■ DATASET EXTRACT
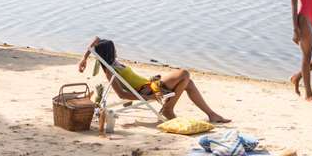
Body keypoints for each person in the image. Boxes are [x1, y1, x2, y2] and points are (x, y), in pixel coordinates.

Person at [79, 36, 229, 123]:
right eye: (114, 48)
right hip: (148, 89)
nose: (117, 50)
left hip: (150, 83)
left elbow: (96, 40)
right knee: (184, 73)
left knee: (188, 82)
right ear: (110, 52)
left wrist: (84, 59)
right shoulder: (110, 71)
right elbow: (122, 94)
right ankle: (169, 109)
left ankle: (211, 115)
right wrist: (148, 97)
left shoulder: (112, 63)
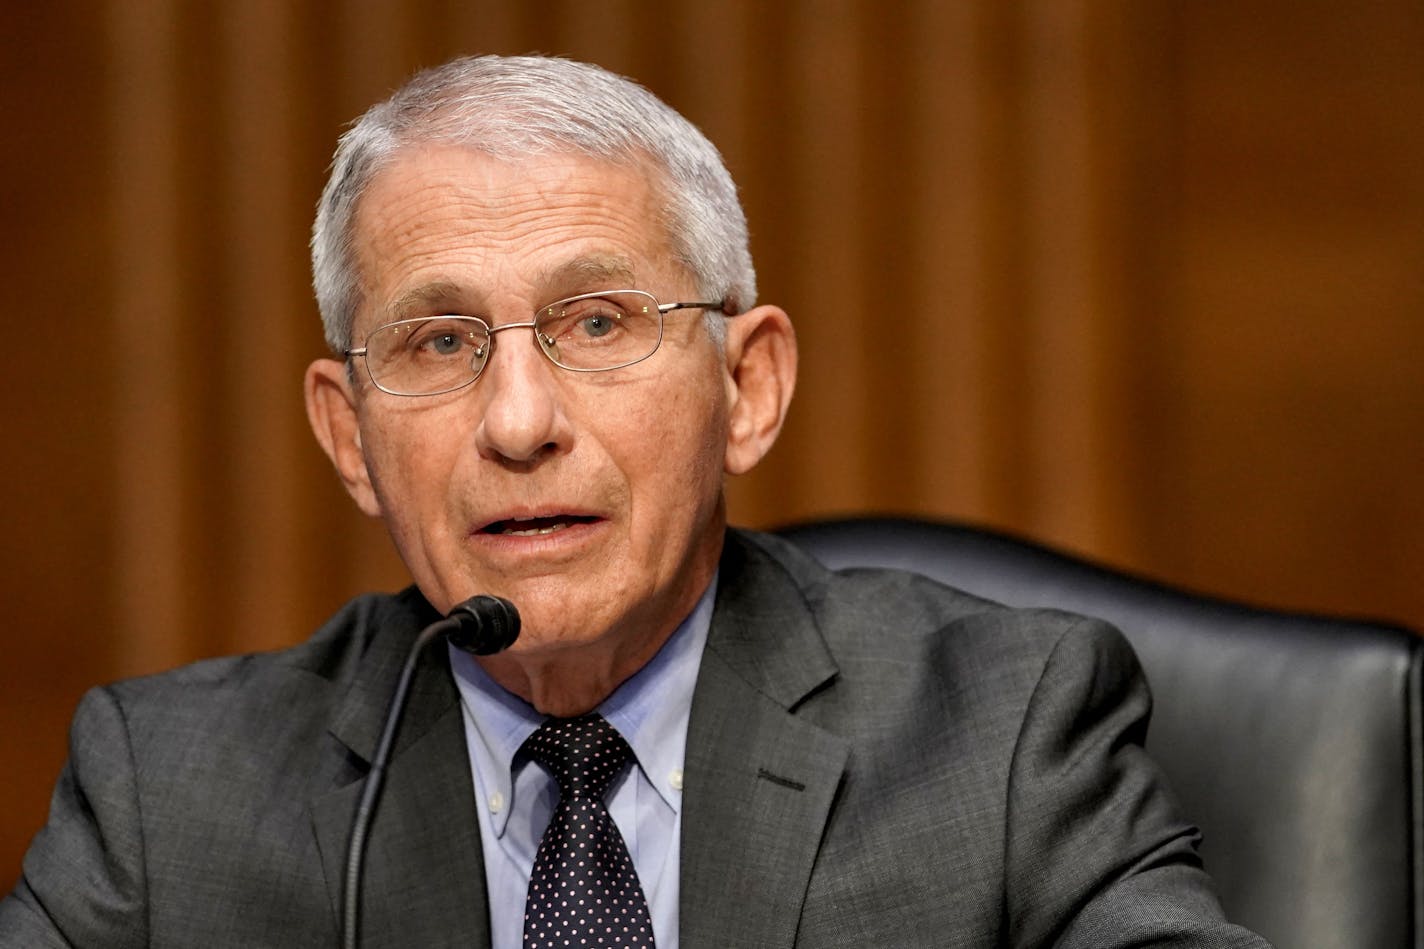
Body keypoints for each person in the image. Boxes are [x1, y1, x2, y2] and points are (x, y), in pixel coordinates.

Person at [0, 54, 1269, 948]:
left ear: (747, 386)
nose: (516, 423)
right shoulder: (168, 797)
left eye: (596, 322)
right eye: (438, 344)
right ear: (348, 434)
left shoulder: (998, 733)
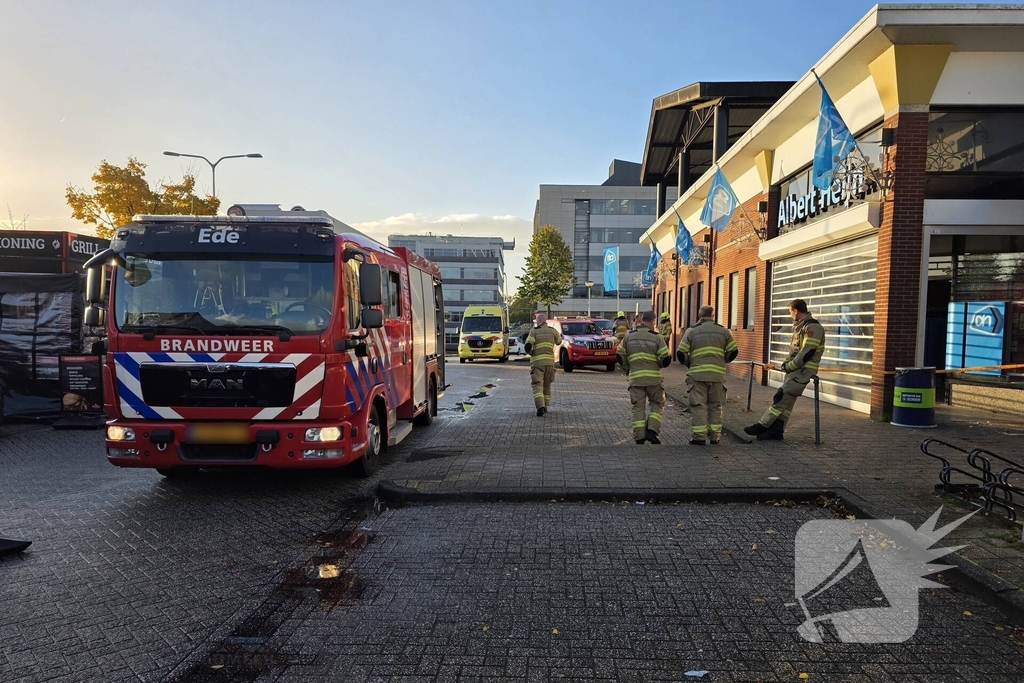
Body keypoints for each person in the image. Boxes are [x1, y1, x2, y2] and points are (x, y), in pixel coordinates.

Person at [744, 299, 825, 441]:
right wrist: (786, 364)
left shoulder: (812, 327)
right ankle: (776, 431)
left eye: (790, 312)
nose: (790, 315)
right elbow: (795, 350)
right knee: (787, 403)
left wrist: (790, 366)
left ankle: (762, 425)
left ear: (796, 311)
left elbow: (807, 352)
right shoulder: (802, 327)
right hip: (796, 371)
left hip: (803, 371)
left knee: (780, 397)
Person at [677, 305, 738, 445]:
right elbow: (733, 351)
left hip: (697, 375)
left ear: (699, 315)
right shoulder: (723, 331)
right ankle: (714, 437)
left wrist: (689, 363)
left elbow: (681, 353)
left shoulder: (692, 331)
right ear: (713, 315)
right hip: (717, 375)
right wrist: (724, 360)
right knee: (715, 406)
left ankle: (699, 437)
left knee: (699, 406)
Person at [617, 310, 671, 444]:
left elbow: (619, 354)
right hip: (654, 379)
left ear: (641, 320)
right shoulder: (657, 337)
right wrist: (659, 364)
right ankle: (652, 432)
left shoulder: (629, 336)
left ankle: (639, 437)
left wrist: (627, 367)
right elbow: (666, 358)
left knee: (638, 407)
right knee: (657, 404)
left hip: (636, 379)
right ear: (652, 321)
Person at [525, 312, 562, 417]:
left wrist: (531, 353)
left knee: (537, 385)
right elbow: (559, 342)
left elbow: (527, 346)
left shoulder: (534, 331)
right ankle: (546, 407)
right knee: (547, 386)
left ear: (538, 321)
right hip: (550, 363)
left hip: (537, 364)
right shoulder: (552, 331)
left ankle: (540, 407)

■ ABOUT THIS EXERCISE
In the listing above, locate the line containing "left knee: (188, 82)" and the line containing "left shoulder: (112, 63)". Extract those two lines and every line between them, exactly as written, and only those.

■ ANSWER BOX
left knee: (188, 82)
right ear: (110, 52)
left wrist: (84, 59)
right shoulder: (110, 71)
right elbow: (122, 94)
right ankle: (169, 109)
left ankle: (211, 115)
right wrist: (148, 97)
left shoulder: (112, 63)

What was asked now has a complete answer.